===== Given information =====

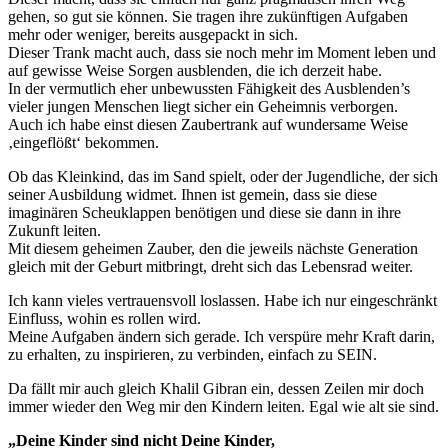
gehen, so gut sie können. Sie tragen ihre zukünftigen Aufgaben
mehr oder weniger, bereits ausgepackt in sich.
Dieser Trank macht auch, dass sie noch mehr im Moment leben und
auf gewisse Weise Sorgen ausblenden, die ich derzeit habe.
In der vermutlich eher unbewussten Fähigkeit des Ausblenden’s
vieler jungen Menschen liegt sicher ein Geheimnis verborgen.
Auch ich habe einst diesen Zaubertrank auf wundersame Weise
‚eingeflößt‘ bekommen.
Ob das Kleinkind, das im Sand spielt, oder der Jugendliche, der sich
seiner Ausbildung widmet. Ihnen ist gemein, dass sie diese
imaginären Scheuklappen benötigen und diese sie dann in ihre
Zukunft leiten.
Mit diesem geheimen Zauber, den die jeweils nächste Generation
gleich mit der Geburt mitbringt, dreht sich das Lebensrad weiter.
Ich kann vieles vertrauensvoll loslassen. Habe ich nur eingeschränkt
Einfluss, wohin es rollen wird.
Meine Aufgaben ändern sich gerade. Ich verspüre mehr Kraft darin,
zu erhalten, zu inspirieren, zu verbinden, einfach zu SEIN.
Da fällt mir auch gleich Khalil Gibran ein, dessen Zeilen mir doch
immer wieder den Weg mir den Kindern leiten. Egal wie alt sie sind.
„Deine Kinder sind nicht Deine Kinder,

=====

Only one stretch of the records above is wanted: the lines between the one holding "imaginären Scheuklappen benötigen" and the one holding "Ich kann vieles", inclusive, reproduced exactly.

imaginären Scheuklappen benötigen und diese sie dann in ihre
Zukunft leiten.
Mit diesem geheimen Zauber, den die jeweils nächste Generation
gleich mit der Geburt mitbringt, dreht sich das Lebensrad weiter.
Ich kann vieles vertrauensvoll loslassen. Habe ich nur eingeschränkt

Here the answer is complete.